The records: Begin

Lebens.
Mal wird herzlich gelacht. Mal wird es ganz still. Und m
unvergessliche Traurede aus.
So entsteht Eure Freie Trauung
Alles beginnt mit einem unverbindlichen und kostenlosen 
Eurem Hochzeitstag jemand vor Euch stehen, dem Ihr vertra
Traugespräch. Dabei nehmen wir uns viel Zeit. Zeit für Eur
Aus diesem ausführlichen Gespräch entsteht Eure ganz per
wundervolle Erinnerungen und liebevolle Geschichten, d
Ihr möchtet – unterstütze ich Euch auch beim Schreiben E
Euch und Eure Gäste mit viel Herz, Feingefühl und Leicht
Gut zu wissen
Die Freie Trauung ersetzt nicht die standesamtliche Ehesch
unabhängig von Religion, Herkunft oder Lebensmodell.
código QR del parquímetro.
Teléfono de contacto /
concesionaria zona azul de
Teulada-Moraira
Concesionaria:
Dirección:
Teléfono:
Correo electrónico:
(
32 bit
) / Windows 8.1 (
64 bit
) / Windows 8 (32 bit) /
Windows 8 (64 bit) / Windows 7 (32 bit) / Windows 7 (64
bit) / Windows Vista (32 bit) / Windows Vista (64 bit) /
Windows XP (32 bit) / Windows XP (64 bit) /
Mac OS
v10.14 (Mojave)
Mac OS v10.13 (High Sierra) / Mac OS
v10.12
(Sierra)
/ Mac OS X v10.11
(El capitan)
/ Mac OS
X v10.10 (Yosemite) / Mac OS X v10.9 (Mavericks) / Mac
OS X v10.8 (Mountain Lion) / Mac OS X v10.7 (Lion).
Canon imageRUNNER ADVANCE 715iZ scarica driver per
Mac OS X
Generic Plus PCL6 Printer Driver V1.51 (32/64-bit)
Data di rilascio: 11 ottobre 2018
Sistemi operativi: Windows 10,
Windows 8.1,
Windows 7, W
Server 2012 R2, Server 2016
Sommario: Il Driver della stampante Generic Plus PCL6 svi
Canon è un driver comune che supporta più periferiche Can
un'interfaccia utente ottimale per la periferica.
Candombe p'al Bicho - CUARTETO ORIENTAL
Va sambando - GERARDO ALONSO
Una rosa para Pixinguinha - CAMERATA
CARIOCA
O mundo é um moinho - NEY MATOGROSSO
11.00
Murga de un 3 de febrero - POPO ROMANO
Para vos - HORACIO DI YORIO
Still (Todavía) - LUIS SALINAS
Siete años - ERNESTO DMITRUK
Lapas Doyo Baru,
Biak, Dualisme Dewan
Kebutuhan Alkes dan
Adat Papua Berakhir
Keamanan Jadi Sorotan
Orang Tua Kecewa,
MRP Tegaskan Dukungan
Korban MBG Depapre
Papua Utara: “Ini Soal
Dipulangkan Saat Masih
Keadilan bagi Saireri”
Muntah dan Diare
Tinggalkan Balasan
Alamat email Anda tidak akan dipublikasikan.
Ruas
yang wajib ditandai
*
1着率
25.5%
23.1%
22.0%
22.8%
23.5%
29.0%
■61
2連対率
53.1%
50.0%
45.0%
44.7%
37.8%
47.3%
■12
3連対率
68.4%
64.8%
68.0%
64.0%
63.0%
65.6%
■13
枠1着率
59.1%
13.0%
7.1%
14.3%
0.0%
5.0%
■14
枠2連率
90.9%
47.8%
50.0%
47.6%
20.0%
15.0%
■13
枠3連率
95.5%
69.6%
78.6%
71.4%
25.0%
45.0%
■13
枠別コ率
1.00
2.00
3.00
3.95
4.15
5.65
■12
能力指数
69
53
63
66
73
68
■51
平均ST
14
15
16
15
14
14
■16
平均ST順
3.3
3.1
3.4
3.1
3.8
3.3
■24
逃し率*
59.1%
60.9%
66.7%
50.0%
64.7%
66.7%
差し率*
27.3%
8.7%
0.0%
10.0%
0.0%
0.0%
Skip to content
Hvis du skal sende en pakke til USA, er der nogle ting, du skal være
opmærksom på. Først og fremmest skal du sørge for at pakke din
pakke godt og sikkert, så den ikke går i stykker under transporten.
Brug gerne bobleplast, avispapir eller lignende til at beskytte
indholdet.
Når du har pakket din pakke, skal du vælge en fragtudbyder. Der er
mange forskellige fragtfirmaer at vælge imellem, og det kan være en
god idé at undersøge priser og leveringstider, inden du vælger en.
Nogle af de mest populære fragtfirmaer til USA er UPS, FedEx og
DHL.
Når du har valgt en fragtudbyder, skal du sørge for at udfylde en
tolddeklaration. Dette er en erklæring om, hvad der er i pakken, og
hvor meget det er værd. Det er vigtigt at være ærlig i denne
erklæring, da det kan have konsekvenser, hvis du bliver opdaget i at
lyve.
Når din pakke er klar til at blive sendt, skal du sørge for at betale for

The records: End

Instructions for the task: Up to and including the line with "Ihr möchtet –", repeat the data exactly, starting from its first line; nothing else belongs in the response.

Answer to the exercise:
Lebens.
Mal wird herzlich gelacht. Mal wird es ganz still. Und m
unvergessliche Traurede aus.
So entsteht Eure Freie Trauung
Alles beginnt mit einem unverbindlichen und kostenlosen 
Eurem Hochzeitstag jemand vor Euch stehen, dem Ihr vertra
Traugespräch. Dabei nehmen wir uns viel Zeit. Zeit für Eur
Aus diesem ausführlichen Gespräch entsteht Eure ganz per
wundervolle Erinnerungen und liebevolle Geschichten, d
Ihr möchtet – unterstütze ich Euch auch beim Schreiben E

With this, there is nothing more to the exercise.